§ **Directions**: Turn everything from the top of the listing down to and including the line with "What is the smallest value displayed?" into a JSON list of strings, one string per line, skipping blank lines. Include nothing past that line.
(Provided entries)
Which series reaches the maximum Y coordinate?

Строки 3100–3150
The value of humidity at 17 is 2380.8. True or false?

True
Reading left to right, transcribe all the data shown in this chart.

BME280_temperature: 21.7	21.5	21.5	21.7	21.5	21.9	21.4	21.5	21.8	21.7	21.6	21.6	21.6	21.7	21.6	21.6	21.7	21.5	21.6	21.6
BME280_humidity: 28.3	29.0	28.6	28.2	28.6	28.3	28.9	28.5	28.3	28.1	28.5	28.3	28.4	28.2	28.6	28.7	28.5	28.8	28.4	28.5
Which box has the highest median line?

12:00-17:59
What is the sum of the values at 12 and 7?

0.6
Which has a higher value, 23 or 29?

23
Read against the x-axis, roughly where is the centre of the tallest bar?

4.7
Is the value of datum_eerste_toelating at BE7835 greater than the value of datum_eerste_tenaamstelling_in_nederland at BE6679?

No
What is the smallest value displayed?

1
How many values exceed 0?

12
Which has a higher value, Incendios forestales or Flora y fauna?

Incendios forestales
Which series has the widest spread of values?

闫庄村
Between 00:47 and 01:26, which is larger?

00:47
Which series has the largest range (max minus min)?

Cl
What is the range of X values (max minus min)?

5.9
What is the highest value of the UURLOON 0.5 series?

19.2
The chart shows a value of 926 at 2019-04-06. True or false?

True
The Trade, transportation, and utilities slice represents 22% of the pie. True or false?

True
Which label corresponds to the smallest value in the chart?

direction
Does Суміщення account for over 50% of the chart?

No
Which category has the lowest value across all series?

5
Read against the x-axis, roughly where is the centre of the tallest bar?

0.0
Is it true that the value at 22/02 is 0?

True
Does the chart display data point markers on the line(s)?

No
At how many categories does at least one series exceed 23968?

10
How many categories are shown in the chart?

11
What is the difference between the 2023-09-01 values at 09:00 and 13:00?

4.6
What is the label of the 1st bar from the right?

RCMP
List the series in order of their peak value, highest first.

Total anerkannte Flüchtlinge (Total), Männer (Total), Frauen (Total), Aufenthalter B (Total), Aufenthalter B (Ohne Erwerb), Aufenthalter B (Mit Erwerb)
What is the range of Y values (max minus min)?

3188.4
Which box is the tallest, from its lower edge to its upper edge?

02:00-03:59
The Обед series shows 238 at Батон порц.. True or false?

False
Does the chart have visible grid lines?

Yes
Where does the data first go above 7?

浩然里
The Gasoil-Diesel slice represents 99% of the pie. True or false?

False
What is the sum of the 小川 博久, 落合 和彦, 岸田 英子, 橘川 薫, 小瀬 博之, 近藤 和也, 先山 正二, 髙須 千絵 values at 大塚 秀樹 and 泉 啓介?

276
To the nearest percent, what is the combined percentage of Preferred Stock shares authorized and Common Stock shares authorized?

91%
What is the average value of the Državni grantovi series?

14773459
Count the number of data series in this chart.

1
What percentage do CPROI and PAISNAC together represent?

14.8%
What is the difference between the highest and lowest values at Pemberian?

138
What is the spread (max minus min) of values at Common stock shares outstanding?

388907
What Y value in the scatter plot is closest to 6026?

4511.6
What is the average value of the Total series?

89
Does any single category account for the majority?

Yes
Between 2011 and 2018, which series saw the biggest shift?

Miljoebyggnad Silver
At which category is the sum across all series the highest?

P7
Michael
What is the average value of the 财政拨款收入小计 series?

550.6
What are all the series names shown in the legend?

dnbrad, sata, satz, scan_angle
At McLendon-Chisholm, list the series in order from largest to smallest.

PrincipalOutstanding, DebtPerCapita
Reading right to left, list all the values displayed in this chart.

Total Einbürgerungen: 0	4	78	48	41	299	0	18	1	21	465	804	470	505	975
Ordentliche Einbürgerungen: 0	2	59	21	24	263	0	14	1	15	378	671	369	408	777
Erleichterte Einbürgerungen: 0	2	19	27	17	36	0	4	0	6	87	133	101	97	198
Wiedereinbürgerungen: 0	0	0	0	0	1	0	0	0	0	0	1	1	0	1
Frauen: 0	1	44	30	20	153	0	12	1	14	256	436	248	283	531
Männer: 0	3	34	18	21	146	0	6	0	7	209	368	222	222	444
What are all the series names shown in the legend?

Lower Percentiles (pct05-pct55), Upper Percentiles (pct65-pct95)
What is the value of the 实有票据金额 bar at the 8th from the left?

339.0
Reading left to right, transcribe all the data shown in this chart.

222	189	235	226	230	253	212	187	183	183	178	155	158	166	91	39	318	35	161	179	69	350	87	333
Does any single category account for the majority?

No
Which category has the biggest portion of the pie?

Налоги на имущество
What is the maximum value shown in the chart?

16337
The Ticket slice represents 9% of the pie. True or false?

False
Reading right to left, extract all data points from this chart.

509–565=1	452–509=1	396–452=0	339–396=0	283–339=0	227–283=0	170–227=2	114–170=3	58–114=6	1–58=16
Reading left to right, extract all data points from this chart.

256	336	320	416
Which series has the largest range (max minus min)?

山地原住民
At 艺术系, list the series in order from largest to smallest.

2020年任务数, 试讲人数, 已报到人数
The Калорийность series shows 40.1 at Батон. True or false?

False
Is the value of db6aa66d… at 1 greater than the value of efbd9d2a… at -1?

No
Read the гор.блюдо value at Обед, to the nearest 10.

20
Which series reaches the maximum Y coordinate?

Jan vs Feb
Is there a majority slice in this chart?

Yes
(End Provided entries)
§ **Final answer**:
[
  "Which series reaches the maximum Y coordinate?",
  "Строки 3100–3150",
  "The value of humidity at 17 is 2380.8. True or false?",
  "True",
  "Reading left to right, transcribe all the data shown in this chart.",
  "BME280_temperature: 21.7\t21.5\t21.5\t21.7\t21.5\t21.9\t21.4\t21.5\t21.8\t21.7\t21.6\t21.6\t21.6\t21.7\t21.6\t21.6\t21.7\t21.5\t21.6\t21.6",
  "BME280_humidity: 28.3\t29.0\t28.6\t28.2\t28.6\t28.3\t28.9\t28.5\t28.3\t28.1\t28.5\t28.3\t28.4\t28.2\t28.6\t28.7\t28.5\t28.8\t28.4\t28.5",
  "Which box has the highest median line?",
  "12:00-17:59",
  "What is the sum of the values at 12 and 7?",
  "0.6",
  "Which has a higher value, 23 or 29?",
  "23",
  "Read against the x-axis, roughly where is the centre of the tallest bar?",
  "4.7",
  "Is the value of datum_eerste_toelating at BE7835 greater than the value of datum_eerste_tenaamstelling_in_nederland at BE6679?",
  "No",
  "What is the smallest value displayed?"
]